>>>>

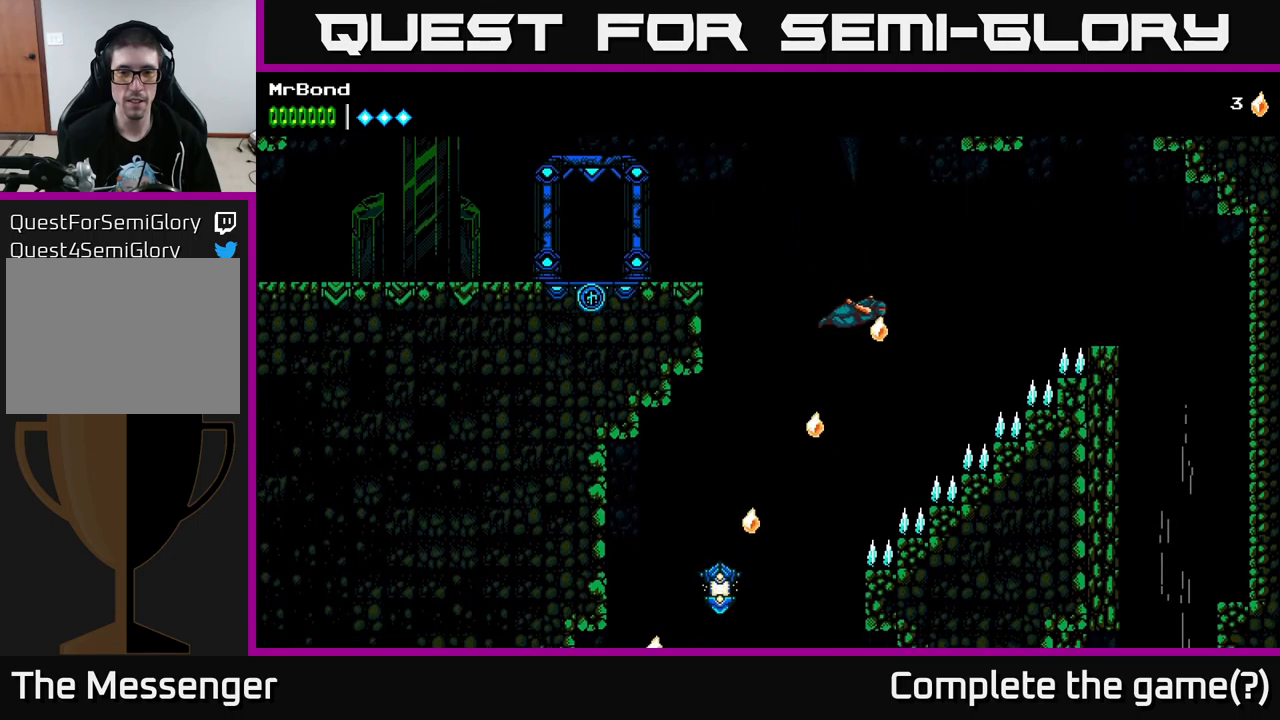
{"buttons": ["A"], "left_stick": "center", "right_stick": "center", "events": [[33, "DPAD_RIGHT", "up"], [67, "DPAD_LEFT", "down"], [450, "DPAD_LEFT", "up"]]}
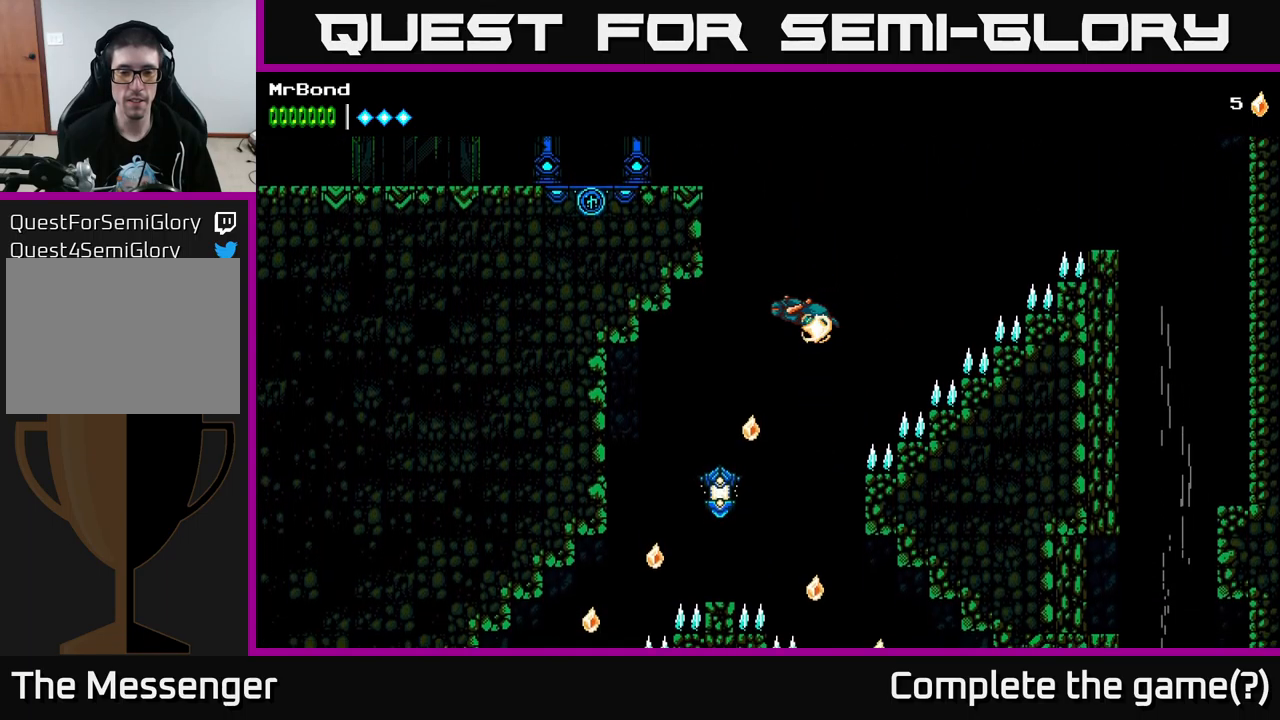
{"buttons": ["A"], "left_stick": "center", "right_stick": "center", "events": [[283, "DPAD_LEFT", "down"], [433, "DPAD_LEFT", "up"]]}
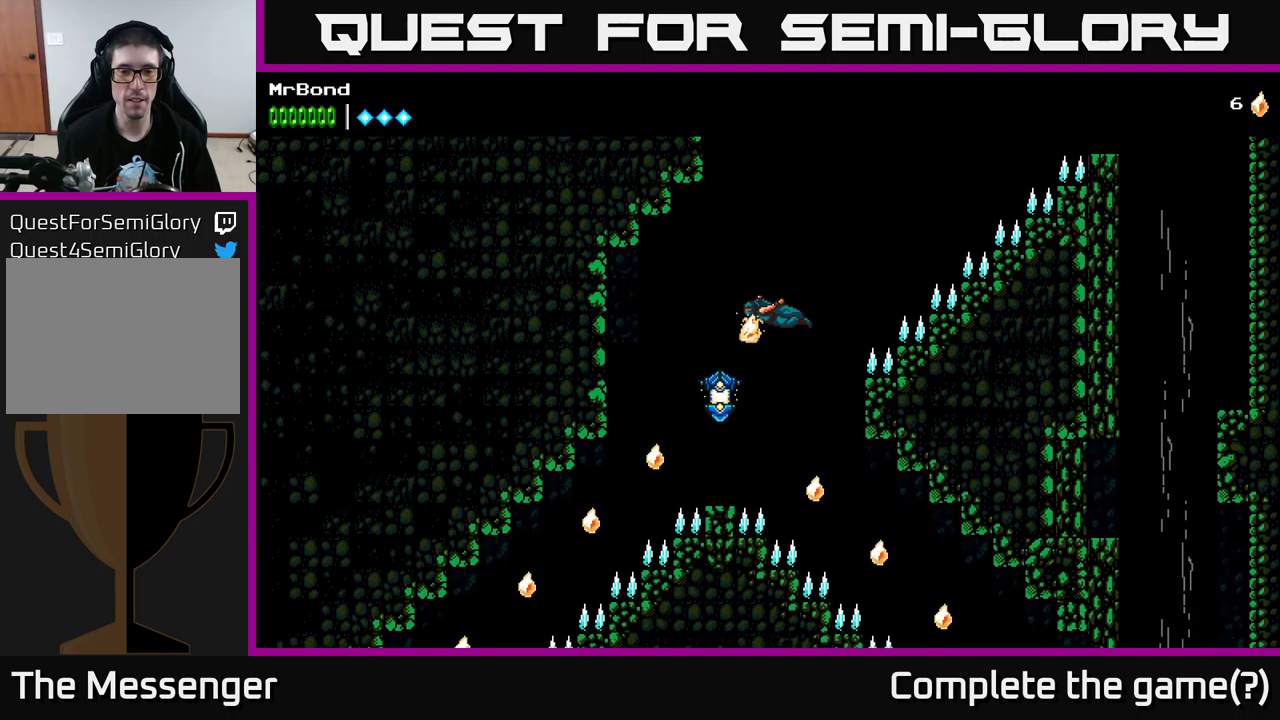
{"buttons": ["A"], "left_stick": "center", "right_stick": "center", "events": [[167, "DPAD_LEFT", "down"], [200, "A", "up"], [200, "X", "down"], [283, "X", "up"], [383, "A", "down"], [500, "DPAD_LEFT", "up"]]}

<<<<

• _Task to complete_: Exact repetition of the material above is required, with the images removed.

• _Response area_:
{"buttons": ["A"], "left_stick": "center", "right_stick": "center", "events": [[33, "DPAD_RIGHT", "up"], [67, "DPAD_LEFT", "down"], [450, "DPAD_LEFT", "up"]]}
{"buttons": ["A"], "left_stick": "center", "right_stick": "center", "events": [[283, "DPAD_LEFT", "down"], [433, "DPAD_LEFT", "up"]]}
{"buttons": ["A"], "left_stick": "center", "right_stick": "center", "events": [[167, "DPAD_LEFT", "down"], [200, "A", "up"], [200, "X", "down"], [283, "X", "up"], [383, "A", "down"], [500, "DPAD_LEFT", "up"]]}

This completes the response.